■ **Work required**: Leaving the images aside, transcribe all the data below exactly.

■ **Data section**:
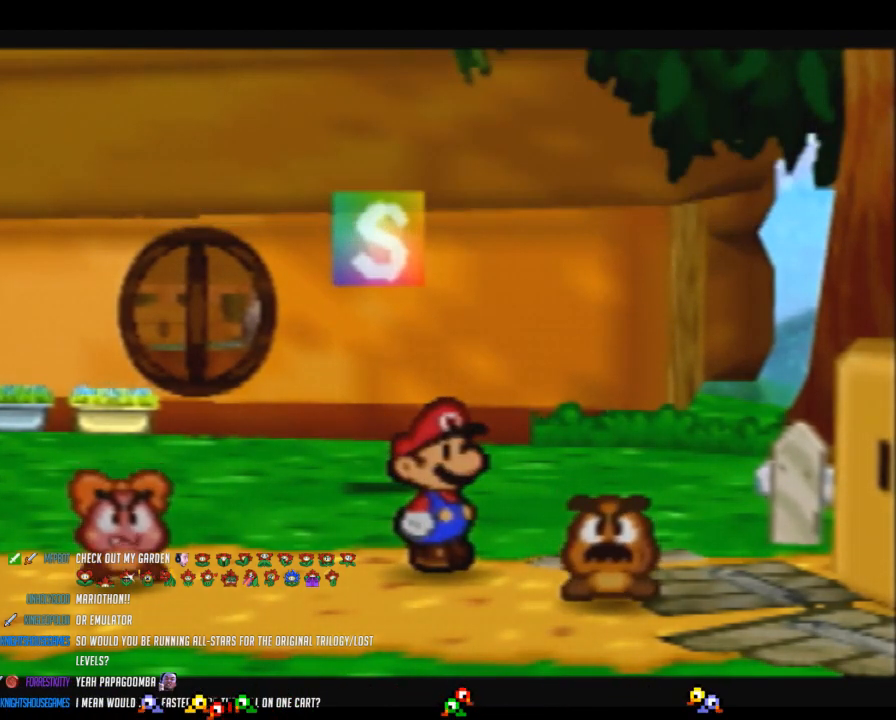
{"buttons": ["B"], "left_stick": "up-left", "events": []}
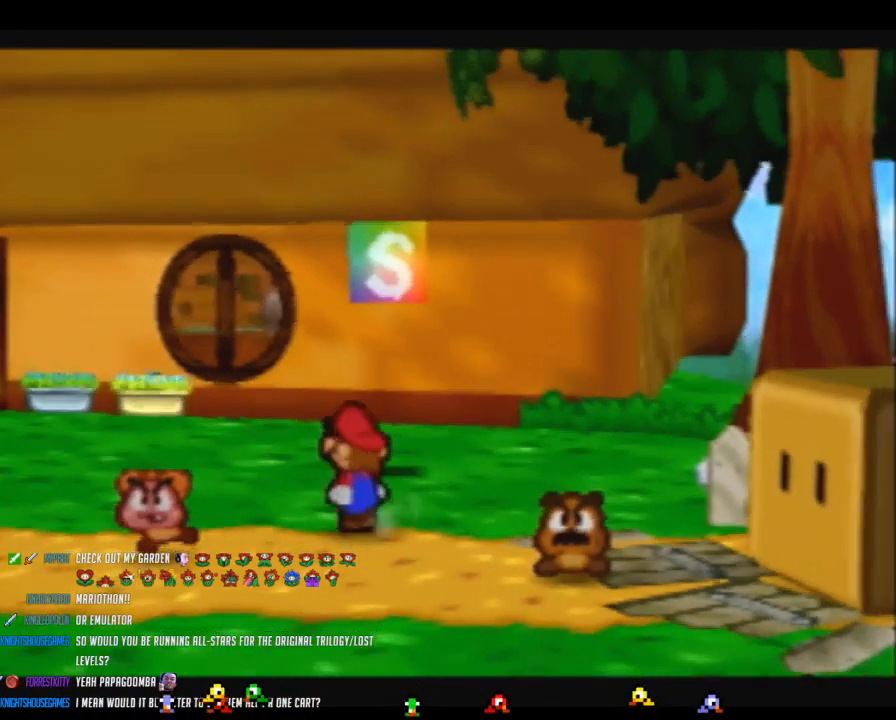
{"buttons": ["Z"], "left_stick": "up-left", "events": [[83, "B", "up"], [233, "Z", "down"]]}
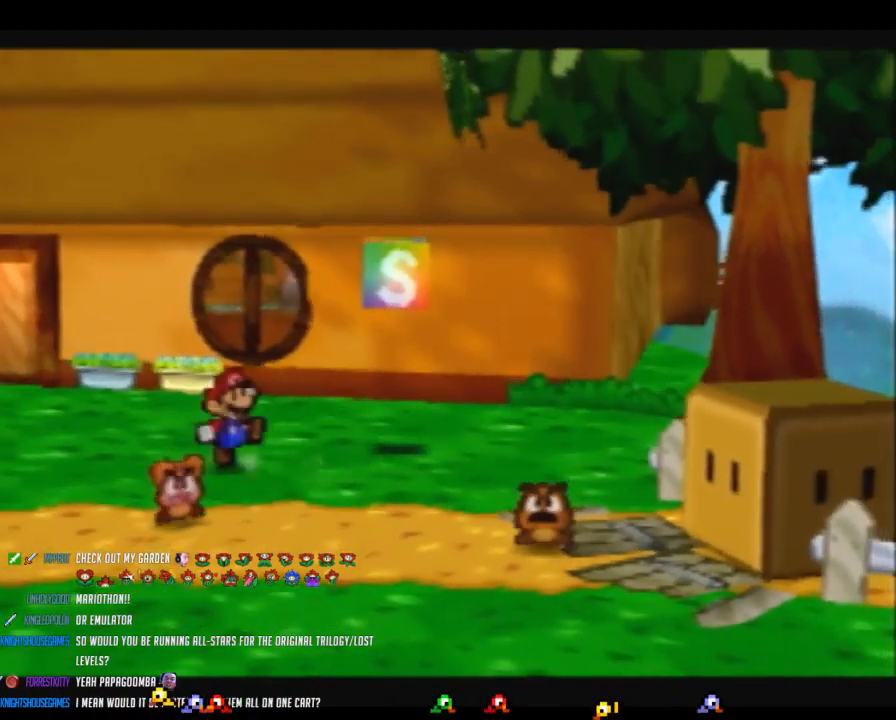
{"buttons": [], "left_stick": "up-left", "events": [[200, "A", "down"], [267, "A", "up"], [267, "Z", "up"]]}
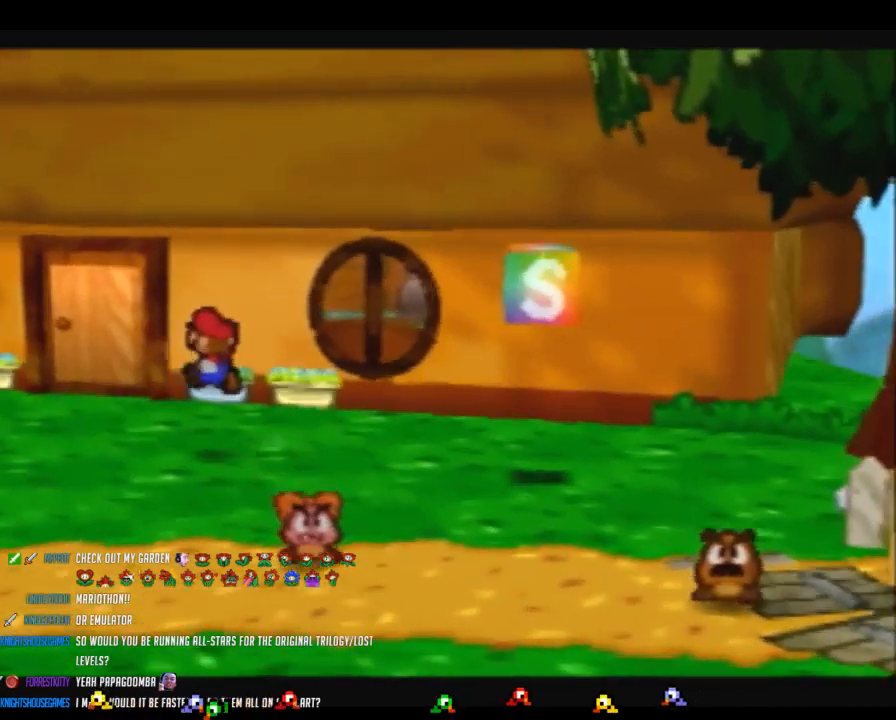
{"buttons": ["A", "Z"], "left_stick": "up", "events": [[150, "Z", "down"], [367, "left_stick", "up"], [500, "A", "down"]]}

■ **Answer for the task**:
{"buttons": ["B"], "left_stick": "up-left", "events": []}
{"buttons": ["Z"], "left_stick": "up-left", "events": [[83, "B", "up"], [233, "Z", "down"]]}
{"buttons": [], "left_stick": "up-left", "events": [[200, "A", "down"], [267, "A", "up"], [267, "Z", "up"]]}
{"buttons": ["A", "Z"], "left_stick": "up", "events": [[150, "Z", "down"], [367, "left_stick", "up"], [500, "A", "down"]]}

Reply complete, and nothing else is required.